Short Rant on the New Typepad Editor

I am getting used to the new Typepad editor, but two issues still really cause me to question the sanity of the developers, particularly since this roll out has been going on since June:

  • I cannot believe that a blogging engine -- not a generic text editor or HTML editor, but a purpose built blogging engine -- would eliminate the blockquote functionality from the editor.  Have these guys ever, you know, actually read a blog or two?  We bloggers live off block quotes.
  • How long has the computing spelling checking been around?  A couple of decades?  About 10 minutes into that 20 year span, developers learned from users that in addition to a "skip" button, they probably needed a "skip all" button.  Because if you write a 5000 word post on the banking crisis and use the "Bernanke" in that post 100 times, it is going to be real boring hitting "skip" 100 times in the spell check rather than "skip all" or even better "add to dictionary."  But, the rocket scientists at Typepad did indeed only put in a "skip" option, a bit like Ford building a car in which the windows won't roll down.

8 Comments

  1. T J Sawyer:

    Best yet, it is clear evidence that someone is writing a text editor from scratch. It has only been a bit over twenty years since Information Engineering, Object-Oriented Development and a bundle of other alleged innovations have promised us "reusable code". You will soon be able to pluck useful modules from libraries of code and embed them...

  2. SunSword:

    Welcome to the consequences of "outsourcing". Yes. The poor suckers that did this probably really DIDN'T have a grasp of 20 years of blogging. Because they just got jammed through some Indian techno-school, and as "freshers" are the cheapest meat on the market. So they got hired to do the work. They probably hard-coded items that should be variables, hard coded data structures rather than doing dynamic memory allocation so we will get to experience unexplained "crashes", and yes they didn't think through any consequences at all. But heck -- none of the folks that produced this build still work there -- programmers change jobs after every "job" or even heck every WEEK in India.

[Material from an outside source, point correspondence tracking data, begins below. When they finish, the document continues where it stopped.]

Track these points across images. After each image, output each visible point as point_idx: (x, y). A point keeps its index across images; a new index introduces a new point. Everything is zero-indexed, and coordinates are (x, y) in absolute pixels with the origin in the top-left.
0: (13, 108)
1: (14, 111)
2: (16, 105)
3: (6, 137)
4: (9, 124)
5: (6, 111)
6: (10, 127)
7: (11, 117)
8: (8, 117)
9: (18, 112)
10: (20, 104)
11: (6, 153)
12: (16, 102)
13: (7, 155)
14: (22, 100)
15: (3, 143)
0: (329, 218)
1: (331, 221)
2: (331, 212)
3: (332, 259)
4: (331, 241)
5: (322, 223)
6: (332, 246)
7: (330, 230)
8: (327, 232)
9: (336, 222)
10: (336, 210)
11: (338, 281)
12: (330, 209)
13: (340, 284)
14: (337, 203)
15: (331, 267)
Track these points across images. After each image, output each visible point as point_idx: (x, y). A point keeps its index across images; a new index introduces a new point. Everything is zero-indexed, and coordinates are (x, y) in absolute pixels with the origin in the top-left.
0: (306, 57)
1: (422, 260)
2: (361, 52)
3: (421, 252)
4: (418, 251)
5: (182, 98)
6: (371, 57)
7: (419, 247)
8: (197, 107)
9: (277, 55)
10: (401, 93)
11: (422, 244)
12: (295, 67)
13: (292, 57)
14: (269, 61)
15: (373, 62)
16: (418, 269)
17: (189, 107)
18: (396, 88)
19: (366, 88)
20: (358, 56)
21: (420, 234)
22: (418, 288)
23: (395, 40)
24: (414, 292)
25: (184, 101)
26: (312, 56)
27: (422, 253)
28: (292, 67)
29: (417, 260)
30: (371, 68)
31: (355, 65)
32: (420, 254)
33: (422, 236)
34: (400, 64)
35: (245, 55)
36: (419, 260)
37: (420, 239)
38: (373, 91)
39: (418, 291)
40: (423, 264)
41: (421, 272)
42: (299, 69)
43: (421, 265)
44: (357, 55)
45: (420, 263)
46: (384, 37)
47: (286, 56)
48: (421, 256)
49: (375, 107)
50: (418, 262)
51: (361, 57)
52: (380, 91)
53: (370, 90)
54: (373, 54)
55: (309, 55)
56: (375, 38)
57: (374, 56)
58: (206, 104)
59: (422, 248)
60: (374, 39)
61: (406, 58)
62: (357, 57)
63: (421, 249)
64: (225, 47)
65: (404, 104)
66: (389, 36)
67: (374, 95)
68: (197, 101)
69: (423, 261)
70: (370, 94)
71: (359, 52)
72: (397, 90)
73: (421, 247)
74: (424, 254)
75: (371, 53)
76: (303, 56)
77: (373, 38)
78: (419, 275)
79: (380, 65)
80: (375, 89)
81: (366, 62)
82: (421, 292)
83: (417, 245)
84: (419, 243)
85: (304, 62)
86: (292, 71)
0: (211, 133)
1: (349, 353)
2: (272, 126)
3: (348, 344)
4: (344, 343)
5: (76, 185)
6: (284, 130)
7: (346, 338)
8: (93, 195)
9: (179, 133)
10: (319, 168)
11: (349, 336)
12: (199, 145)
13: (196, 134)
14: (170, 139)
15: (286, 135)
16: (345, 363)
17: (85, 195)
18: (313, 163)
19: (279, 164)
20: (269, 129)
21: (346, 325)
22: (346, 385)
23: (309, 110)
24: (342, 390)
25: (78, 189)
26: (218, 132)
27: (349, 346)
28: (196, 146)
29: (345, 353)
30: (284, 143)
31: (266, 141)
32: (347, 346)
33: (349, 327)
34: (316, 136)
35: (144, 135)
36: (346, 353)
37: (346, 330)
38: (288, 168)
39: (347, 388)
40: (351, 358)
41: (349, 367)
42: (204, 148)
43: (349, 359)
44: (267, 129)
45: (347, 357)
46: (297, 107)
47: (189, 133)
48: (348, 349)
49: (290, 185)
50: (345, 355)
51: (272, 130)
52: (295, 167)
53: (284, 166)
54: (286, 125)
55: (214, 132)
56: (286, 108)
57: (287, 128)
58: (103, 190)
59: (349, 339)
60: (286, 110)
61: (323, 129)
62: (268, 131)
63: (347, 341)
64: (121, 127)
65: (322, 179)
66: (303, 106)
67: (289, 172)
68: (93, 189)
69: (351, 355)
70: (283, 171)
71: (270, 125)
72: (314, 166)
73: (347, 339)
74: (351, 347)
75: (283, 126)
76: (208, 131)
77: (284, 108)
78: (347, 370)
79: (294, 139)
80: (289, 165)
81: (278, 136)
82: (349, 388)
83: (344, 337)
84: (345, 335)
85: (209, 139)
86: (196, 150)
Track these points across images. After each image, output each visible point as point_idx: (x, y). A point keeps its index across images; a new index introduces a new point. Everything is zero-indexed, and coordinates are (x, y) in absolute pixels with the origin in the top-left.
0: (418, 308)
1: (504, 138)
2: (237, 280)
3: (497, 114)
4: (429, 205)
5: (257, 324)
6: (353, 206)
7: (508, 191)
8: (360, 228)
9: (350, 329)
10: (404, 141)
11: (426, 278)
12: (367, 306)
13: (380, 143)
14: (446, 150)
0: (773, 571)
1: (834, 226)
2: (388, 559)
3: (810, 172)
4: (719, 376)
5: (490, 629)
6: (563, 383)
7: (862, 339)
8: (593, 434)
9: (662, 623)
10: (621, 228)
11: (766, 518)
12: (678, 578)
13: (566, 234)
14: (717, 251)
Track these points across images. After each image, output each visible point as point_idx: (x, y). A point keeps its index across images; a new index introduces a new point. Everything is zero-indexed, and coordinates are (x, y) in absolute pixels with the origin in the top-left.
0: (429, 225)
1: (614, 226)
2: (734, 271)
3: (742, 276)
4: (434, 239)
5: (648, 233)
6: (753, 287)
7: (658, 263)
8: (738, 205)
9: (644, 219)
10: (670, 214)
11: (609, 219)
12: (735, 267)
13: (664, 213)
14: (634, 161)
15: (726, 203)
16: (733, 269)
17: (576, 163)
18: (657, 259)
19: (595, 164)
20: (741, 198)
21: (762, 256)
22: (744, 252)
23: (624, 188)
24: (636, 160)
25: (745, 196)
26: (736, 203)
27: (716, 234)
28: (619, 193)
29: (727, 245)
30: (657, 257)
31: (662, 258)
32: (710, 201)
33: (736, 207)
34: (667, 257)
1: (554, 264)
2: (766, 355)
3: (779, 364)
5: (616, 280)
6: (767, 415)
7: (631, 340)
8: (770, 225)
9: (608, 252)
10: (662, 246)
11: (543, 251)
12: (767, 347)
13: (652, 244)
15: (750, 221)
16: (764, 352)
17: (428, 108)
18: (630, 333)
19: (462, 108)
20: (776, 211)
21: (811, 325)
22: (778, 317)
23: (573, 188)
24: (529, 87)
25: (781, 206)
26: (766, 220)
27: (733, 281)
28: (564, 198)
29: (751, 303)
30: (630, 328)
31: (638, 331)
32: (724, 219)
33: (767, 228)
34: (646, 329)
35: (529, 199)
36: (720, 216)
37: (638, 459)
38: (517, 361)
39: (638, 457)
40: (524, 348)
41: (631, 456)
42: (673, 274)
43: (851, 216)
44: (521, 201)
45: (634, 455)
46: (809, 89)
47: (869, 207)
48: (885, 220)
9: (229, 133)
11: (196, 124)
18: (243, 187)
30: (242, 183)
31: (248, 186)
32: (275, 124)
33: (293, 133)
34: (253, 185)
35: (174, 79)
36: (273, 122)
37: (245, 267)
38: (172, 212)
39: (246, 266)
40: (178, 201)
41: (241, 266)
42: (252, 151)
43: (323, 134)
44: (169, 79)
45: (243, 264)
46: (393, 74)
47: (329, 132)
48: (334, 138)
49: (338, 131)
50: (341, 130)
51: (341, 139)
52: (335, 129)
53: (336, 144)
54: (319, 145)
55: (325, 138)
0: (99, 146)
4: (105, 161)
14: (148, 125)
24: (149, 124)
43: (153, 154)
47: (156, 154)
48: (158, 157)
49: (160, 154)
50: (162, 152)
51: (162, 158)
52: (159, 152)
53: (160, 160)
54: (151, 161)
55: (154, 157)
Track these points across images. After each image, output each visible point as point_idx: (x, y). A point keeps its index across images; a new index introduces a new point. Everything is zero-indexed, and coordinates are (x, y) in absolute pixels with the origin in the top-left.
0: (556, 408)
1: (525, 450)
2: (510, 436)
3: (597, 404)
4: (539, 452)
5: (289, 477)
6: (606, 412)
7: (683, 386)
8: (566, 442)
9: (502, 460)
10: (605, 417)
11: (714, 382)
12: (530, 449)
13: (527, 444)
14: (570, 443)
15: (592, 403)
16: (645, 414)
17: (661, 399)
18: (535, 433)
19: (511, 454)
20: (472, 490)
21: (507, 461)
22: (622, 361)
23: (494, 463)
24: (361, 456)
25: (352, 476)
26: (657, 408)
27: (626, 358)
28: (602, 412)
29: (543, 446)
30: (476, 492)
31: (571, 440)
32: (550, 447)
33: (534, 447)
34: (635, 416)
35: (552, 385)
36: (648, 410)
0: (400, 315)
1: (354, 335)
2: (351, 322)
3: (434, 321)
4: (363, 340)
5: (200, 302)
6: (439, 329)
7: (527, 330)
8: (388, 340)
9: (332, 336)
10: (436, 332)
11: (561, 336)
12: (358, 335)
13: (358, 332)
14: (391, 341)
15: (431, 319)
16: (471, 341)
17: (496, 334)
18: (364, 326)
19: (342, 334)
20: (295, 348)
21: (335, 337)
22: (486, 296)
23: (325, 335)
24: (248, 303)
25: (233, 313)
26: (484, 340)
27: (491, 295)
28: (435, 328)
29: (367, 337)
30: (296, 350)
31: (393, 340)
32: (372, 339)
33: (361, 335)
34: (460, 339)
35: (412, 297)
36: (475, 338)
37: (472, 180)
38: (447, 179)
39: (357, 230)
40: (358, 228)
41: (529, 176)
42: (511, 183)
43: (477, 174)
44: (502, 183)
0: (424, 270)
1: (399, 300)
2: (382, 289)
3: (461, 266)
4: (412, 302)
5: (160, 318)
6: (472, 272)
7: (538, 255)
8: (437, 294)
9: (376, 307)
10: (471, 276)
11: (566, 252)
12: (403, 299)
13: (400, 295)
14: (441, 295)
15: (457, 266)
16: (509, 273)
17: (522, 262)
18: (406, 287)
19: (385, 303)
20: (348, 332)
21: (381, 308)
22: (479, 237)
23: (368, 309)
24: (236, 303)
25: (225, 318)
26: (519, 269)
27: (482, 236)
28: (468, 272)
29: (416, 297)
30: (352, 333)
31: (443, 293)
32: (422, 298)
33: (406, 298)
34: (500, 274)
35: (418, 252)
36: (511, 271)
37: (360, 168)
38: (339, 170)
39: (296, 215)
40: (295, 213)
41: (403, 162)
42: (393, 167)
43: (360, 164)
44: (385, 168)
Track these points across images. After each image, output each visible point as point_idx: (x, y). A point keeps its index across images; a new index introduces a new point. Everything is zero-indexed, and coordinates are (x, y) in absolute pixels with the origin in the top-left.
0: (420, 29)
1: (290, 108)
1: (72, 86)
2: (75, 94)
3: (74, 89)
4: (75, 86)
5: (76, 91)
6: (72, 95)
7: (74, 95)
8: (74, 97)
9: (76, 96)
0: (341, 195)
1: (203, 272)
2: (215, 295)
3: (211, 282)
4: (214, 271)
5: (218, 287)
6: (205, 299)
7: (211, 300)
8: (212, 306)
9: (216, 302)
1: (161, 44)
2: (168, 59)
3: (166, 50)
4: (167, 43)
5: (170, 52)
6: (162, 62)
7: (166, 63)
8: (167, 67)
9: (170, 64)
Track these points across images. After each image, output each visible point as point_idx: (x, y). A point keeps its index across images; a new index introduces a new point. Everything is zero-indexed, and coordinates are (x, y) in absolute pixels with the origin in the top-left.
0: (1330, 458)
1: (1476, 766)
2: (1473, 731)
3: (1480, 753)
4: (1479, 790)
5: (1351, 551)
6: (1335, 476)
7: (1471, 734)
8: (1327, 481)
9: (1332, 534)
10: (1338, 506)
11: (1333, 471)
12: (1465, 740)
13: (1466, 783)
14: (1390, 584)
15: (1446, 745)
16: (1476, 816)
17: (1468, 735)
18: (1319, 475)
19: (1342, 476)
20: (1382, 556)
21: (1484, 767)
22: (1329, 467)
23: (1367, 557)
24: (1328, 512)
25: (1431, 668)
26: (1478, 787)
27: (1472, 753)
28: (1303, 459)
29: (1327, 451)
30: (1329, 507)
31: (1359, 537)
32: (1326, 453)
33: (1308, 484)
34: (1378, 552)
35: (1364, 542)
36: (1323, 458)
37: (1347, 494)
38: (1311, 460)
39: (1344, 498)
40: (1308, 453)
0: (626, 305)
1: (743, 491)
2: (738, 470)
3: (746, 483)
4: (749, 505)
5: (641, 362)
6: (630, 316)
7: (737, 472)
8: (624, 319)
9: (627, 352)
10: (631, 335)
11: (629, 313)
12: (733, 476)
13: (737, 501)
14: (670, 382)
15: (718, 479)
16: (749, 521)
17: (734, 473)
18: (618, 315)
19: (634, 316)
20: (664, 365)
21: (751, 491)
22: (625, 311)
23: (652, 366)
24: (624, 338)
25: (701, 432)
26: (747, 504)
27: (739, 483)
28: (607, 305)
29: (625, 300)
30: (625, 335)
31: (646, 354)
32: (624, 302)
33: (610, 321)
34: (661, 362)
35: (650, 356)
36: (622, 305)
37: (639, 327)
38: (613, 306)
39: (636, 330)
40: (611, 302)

    But hey. They are only $20/day.

  3. DrWeb:

    Agreed.. it's a lousy editor, and for me, it's broken most of my use of Quickpost - my primary method of posting. The editing to fix it so it matches my blog style - even with my CSS trying hard, is a nightmare. I add in blockquote, and it tries to fix how that works. I have to remove

    and

    from the editor "trying" to help.
    I don't know what to do, maybe change to another blog platform.

    Best,
    DrWeb

  4. John Moore:

    I used to use typepad. Converted to WordPress. In both cases, on my own web site (not a blogging service).

    I'm happy with WP. It gets the job done.

  5. Dave Halliday:

    I use Movable Type so not really familiar with Typepad.

    That being said, you might want to check out ieSpell

    http://www.iespell.com/

    You right click on any web form window and the option to spell check is there on the popup menu.

    Very fast, nice and free for personal use.

  6. Bob Smith:

    Google's (blogspot's) editor doesn't have blockquote either. I think they used to have it, because I remember using it.

  7. Hector Owen:

    Bob Smith, re blogger blockquote: It's the quote marks in the icon bar at the top of the edit window, between bulleted list and spellcheck. I use it all the time. Hope this helps.